WORK INSTRUCTIONS: The stretch wanted below opens at the line containing "X12759200Y4100200D02*" and closes at the line containing "X13318000Y655200D02*". Please return it exactly, with no other lines.

-- SUPPLIED INFORMATION follows --

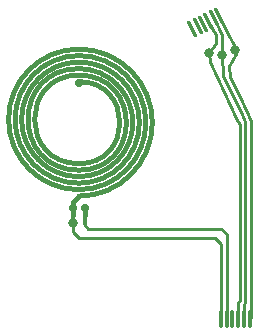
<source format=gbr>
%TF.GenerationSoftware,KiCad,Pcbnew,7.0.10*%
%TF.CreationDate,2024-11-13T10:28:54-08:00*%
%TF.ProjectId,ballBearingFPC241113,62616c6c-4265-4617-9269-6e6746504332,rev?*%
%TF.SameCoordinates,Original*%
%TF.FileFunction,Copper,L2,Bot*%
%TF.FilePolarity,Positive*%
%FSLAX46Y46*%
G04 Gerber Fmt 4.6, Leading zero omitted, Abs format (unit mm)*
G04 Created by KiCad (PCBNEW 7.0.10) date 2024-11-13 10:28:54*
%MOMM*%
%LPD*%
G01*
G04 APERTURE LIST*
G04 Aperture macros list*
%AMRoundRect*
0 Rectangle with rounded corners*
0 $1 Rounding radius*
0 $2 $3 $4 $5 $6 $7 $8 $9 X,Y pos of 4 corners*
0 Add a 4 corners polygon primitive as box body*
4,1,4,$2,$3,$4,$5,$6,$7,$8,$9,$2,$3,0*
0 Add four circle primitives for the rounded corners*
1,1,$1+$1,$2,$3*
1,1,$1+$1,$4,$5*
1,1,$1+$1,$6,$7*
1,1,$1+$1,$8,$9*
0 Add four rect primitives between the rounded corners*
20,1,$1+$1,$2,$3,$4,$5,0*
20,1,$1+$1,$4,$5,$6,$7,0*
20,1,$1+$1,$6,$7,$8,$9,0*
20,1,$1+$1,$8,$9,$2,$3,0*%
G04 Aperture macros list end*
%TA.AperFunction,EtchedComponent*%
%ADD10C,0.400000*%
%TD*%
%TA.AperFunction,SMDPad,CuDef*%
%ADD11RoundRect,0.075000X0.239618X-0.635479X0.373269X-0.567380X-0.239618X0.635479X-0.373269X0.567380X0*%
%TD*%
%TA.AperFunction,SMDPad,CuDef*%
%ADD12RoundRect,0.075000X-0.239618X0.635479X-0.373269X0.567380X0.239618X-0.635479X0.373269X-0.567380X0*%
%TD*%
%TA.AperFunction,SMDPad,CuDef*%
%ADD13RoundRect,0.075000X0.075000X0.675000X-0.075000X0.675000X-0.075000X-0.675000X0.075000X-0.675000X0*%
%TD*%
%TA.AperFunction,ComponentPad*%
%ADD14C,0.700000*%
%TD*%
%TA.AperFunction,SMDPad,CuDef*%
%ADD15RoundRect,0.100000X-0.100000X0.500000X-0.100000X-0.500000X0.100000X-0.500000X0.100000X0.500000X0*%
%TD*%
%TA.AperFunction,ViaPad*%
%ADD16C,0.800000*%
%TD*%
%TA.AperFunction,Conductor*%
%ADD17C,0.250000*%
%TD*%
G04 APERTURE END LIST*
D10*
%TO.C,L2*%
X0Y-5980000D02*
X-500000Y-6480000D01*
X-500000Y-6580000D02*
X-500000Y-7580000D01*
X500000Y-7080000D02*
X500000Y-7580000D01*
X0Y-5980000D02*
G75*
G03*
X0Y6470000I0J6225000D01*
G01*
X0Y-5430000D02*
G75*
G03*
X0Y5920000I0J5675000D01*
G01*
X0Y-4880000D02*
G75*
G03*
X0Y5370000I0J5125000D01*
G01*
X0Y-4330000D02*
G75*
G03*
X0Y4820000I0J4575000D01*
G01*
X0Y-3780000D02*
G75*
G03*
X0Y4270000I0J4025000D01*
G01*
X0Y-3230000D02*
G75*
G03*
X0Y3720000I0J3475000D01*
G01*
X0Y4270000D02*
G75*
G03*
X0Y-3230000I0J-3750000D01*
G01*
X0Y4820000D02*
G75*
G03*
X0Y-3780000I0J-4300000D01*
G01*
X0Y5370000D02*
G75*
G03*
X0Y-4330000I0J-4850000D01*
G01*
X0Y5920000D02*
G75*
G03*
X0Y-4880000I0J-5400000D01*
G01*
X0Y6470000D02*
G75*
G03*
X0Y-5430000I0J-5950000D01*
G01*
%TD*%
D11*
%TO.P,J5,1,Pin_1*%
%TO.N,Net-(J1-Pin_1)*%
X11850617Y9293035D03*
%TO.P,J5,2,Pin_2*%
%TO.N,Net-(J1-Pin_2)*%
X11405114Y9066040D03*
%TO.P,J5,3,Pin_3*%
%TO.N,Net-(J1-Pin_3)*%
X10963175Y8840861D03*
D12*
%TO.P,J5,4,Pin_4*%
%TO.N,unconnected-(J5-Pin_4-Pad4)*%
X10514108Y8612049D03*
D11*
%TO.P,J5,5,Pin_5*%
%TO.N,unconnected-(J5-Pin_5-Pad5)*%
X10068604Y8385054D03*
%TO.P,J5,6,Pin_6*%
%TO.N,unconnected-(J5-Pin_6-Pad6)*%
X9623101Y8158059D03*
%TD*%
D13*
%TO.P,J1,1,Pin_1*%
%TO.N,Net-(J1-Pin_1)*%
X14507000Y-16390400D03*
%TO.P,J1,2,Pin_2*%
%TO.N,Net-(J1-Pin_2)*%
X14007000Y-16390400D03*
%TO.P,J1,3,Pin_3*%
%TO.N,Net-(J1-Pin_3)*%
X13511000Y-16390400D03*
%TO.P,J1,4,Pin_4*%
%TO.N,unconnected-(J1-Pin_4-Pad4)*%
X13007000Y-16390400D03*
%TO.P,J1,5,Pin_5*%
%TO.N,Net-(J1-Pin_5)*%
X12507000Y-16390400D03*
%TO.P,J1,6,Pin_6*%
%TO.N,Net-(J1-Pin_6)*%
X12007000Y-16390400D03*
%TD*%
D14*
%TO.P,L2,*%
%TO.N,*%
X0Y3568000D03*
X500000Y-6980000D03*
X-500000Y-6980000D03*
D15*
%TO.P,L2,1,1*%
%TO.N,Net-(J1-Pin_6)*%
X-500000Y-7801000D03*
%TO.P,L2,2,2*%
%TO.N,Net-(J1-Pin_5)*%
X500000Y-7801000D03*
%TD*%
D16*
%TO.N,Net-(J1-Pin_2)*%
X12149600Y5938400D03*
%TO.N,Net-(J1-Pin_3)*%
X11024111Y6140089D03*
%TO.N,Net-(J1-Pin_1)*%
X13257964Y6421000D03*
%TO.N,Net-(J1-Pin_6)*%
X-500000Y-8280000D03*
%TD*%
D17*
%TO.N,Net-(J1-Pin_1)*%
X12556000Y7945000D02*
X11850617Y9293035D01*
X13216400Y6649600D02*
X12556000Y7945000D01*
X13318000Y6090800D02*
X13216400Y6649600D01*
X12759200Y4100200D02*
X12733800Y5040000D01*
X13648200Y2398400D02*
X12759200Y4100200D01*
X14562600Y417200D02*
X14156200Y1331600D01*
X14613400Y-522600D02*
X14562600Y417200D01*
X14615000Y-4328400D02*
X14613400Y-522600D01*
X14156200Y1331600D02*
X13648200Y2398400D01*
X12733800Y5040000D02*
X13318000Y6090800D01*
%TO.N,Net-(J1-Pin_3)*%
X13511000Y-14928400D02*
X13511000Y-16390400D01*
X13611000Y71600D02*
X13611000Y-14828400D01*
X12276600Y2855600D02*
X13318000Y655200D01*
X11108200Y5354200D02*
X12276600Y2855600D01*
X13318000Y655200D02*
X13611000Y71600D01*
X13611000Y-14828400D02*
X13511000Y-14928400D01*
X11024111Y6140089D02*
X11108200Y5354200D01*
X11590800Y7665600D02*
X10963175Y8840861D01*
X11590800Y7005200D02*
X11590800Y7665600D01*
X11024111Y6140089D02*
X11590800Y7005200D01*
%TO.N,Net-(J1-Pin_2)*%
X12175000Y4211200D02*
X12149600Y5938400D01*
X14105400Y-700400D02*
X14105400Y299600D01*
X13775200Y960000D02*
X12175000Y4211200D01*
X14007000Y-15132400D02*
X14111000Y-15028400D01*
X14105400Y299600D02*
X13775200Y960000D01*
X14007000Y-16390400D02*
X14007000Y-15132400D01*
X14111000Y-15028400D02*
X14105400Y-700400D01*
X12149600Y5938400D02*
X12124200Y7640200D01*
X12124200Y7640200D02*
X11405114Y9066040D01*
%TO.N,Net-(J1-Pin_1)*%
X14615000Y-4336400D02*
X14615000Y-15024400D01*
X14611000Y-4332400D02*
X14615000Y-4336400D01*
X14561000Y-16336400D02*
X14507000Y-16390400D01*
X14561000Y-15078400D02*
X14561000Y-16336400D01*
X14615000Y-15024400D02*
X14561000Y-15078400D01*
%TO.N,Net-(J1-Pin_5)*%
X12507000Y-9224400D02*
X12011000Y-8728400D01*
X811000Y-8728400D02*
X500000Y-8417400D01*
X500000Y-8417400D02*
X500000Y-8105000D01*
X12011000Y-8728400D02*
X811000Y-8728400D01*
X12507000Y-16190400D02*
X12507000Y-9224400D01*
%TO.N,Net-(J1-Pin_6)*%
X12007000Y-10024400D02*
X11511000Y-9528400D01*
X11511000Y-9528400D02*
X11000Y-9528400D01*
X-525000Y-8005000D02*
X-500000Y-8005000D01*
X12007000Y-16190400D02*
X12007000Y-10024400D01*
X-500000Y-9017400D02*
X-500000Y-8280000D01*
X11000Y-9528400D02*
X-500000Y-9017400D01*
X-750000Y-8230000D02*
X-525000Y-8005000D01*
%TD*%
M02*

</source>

-- SUPPLIED INFORMATION concluded --

SOLUTION BELOW:
X12759200Y4100200D02*
X12733800Y5040000D01*
X13648200Y2398400D02*
X12759200Y4100200D01*
X14562600Y417200D02*
X14156200Y1331600D01*
X14613400Y-522600D02*
X14562600Y417200D01*
X14615000Y-4328400D02*
X14613400Y-522600D01*
X14156200Y1331600D02*
X13648200Y2398400D01*
X12733800Y5040000D02*
X13318000Y6090800D01*
%TO.N,Net-(J1-Pin_3)*%
X13511000Y-14928400D02*
X13511000Y-16390400D01*
X13611000Y71600D02*
X13611000Y-14828400D01*
X12276600Y2855600D02*
X13318000Y655200D01*
X11108200Y5354200D02*
X12276600Y2855600D01*
X13318000Y655200D02*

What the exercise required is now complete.